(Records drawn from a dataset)
^^^^
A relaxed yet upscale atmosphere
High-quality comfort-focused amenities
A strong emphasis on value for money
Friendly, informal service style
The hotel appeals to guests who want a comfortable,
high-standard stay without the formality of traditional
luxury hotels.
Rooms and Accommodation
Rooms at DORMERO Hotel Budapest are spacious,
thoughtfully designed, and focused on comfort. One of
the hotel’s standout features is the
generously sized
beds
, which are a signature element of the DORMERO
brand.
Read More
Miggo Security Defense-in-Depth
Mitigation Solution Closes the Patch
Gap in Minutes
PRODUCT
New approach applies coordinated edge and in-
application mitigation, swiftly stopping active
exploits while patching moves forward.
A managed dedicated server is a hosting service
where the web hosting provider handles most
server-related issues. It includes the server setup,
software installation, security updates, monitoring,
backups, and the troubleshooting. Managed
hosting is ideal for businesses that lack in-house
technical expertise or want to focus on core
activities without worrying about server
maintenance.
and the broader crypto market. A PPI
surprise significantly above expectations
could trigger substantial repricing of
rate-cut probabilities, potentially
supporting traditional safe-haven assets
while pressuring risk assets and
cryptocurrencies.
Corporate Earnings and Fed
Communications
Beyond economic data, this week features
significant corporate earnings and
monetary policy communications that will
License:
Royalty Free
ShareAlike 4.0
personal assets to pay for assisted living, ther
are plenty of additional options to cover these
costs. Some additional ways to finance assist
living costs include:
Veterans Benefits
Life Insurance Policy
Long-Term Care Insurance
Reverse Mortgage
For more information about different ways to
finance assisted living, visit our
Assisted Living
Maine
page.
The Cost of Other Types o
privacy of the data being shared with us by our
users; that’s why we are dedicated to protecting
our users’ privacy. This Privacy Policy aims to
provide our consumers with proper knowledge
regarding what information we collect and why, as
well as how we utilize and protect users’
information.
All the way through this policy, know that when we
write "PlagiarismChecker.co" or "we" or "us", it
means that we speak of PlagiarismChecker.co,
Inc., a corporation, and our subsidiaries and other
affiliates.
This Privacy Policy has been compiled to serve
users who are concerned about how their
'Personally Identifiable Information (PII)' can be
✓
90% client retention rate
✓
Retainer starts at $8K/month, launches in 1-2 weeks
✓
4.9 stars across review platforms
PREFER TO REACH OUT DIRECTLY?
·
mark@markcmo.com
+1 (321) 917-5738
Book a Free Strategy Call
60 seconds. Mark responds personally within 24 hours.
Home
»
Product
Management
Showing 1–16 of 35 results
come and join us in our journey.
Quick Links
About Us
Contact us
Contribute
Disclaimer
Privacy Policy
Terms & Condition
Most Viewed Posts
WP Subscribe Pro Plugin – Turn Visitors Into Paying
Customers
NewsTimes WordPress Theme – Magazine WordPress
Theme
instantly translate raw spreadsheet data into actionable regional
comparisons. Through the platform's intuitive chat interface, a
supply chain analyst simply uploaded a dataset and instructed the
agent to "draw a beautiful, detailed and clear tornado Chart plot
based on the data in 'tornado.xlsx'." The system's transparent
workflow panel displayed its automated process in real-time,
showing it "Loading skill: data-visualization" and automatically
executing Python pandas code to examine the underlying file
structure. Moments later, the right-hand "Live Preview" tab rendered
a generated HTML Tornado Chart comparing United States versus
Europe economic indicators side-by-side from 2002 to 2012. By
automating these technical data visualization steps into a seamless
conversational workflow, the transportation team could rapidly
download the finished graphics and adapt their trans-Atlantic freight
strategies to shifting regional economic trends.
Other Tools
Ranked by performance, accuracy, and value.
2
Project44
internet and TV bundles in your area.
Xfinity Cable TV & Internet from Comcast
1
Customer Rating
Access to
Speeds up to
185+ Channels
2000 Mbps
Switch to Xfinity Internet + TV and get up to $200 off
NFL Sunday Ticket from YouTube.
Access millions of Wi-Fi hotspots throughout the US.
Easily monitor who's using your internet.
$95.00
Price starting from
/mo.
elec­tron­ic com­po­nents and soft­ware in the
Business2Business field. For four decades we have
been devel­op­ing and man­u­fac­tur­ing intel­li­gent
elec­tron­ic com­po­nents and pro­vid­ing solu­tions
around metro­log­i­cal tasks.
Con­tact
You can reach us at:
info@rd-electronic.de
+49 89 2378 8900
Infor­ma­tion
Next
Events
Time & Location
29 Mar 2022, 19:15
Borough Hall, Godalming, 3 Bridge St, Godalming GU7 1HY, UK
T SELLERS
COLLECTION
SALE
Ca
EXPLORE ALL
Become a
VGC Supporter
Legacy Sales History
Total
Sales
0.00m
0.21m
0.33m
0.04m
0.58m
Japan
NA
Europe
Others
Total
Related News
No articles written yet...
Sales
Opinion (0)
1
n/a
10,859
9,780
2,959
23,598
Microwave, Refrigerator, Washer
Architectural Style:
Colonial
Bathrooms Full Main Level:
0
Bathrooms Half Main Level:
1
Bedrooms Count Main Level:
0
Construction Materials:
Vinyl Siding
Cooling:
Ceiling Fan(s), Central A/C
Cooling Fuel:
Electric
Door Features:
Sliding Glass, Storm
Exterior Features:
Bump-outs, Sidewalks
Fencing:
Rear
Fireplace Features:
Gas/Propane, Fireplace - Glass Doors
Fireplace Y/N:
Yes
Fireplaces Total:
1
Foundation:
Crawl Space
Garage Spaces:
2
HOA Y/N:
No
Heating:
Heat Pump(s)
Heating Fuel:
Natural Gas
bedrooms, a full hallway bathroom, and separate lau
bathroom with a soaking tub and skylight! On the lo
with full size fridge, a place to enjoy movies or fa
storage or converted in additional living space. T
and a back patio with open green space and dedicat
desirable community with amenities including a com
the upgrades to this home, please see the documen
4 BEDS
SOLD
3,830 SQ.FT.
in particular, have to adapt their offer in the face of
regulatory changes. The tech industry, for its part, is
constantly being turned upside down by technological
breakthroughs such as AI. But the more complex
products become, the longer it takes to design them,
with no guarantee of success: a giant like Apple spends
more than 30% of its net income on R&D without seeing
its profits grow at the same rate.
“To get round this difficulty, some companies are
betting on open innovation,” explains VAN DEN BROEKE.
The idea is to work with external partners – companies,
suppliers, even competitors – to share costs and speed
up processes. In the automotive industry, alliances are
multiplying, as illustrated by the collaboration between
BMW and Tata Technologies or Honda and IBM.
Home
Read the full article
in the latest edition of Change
^^^^
* What you have to do
Your answer should be the lines of the records that hold the string "open".

* Response to this task
and a back patio with open green space and dedicat
betting on open innovation,” explains VAN DEN BROEKE.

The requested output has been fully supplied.